# What to work on
Exclude the pictures. Transcribe exactly, and only, the lines from the one holding "precio promedio de ida y vuelta)." to the end of the material below.

# Source material
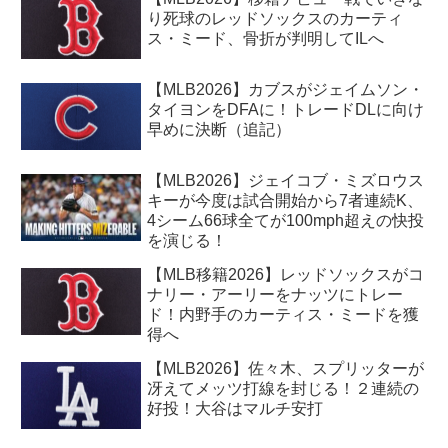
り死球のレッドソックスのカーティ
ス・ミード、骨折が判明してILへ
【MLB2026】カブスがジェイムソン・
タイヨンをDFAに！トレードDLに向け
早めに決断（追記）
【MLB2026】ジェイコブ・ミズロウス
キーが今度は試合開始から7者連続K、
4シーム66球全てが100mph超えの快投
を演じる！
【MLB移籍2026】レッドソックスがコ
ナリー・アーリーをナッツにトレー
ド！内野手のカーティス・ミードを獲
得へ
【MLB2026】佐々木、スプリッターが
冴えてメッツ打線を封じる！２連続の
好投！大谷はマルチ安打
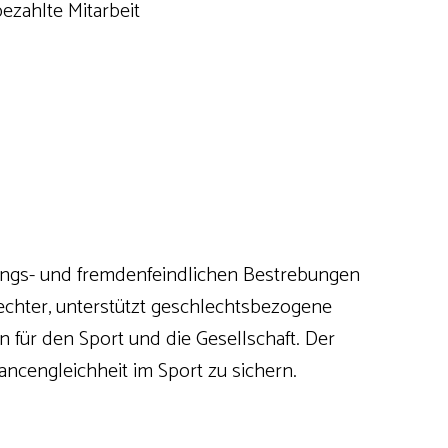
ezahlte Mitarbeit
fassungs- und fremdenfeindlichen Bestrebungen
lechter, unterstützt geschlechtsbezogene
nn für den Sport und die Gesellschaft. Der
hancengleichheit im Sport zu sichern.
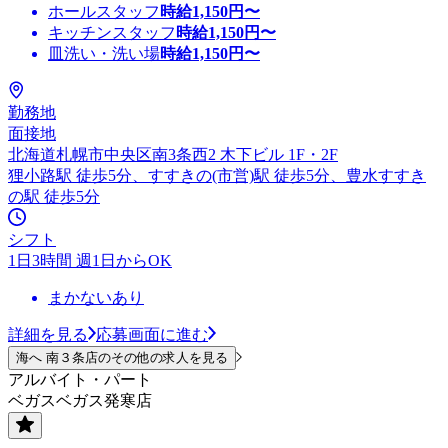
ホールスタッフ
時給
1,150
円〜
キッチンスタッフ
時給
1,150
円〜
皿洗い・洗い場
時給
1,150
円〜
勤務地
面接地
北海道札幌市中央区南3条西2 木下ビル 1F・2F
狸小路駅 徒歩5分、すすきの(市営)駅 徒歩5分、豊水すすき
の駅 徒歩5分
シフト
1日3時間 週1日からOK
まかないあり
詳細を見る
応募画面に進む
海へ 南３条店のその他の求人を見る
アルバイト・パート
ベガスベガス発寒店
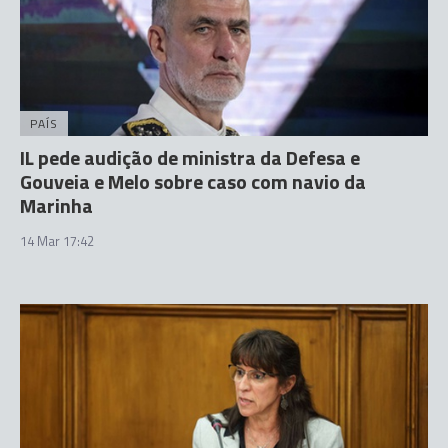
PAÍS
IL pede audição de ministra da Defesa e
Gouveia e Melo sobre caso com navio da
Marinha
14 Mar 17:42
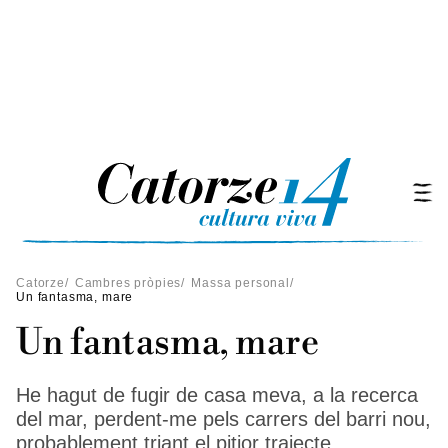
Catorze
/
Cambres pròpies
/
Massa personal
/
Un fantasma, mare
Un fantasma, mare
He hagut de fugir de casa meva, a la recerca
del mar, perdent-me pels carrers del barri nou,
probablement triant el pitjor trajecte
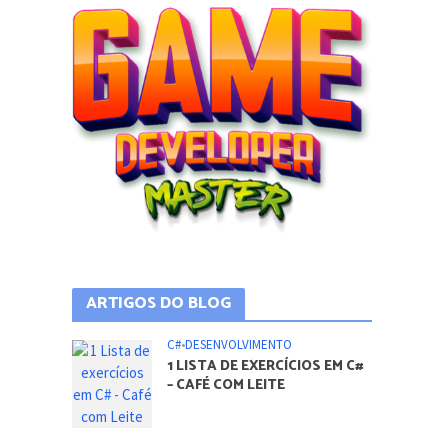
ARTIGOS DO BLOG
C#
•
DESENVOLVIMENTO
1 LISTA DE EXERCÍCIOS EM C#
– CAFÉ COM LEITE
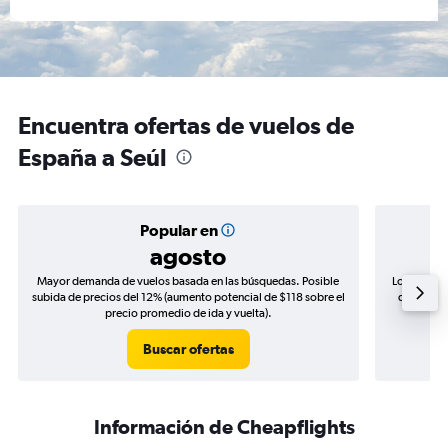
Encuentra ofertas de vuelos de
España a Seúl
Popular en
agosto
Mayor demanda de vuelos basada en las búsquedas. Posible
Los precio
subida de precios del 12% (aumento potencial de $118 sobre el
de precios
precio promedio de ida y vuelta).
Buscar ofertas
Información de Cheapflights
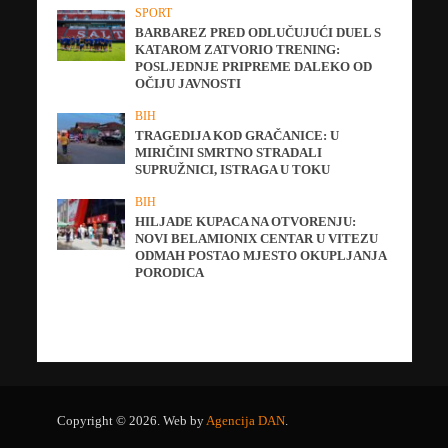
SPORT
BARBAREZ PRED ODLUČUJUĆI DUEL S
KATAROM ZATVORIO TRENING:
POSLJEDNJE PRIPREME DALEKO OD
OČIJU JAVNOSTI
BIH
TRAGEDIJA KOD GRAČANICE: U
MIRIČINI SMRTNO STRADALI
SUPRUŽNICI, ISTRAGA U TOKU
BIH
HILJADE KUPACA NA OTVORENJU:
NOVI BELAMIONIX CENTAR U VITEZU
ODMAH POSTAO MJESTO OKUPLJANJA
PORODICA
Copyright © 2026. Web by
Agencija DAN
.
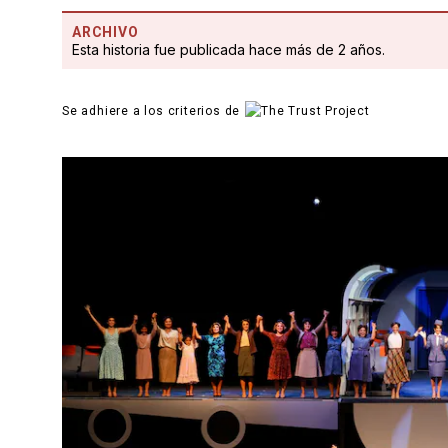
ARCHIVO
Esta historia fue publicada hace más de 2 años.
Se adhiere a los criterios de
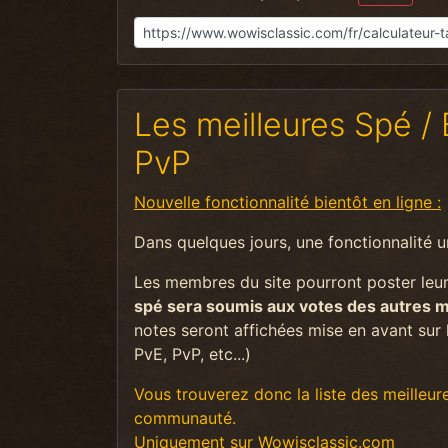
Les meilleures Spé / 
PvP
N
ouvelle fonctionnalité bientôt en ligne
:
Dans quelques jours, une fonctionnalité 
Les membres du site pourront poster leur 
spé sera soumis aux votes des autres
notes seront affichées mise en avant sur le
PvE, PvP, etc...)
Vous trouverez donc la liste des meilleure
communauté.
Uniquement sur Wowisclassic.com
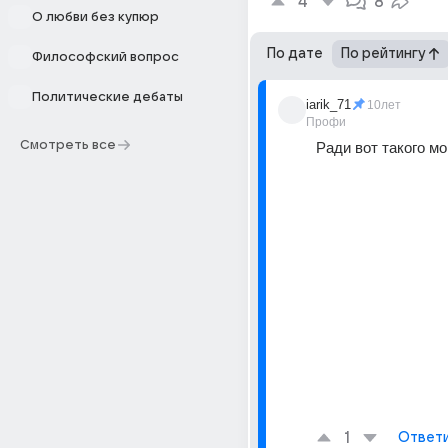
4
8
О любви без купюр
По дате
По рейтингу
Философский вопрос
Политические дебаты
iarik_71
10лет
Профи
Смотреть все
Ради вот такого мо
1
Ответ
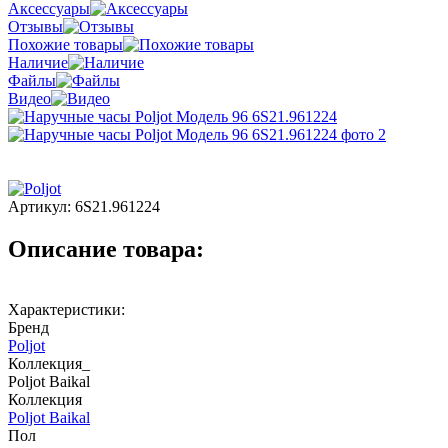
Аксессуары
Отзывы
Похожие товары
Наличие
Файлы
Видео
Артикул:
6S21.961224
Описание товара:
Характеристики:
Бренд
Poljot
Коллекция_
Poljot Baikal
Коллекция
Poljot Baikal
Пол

# Reply
precio promedio de ida y vuelta).
Buscar ofertas
Información de Cheapflights
SPORT
BARBAREZ PRED ODLUČUJUĆI DUEL S
KATAROM ZATVORIO TRENING:
POSLJEDNJE PRIPREME DALEKO OD
OČIJU JAVNOSTI
BIH
TRAGEDIJA KOD GRAČANICE: U
MIRIČINI SMRTNO STRADALI
SUPRUŽNICI, ISTRAGA U TOKU
BIH
HILJADE KUPACA NA OTVORENJU:
NOVI BELAMIONIX CENTAR U VITEZU
ODMAH POSTAO MJESTO OKUPLJANJA
PORODICA
Copyright © 2026. Web by
Agencija DAN
.
ARCHIVO
Esta historia fue publicada hace más de 2 años.
Se adhiere a los criterios de
Les meilleures Spé / 
PvP
N
ouvelle fonctionnalité bientôt en ligne
:
Dans quelques jours, une fonctionnalité 
Les membres du site pourront poster leur 
spé sera soumis aux votes des autres
notes seront affichées mise en avant sur le
PvE, PvP, etc...)
Vous trouverez donc la liste des meilleure
communauté.
Uniquement sur Wowisclassic.com
4
8
О любви без купюр
По дате
По рейтингу
Философский вопрос
Политические дебаты
iarik_71
10лет
Профи
Смотреть все
Ради вот такого мо
1
Ответ
Аксессуары
Отзывы
Похожие товары
Наличие
Файлы
Видео
Артикул:
6S21.961224
Описание товара:
Характеристики:
Бренд
Poljot
Коллекция_
Poljot Baikal
Коллекция
Poljot Baikal
Пол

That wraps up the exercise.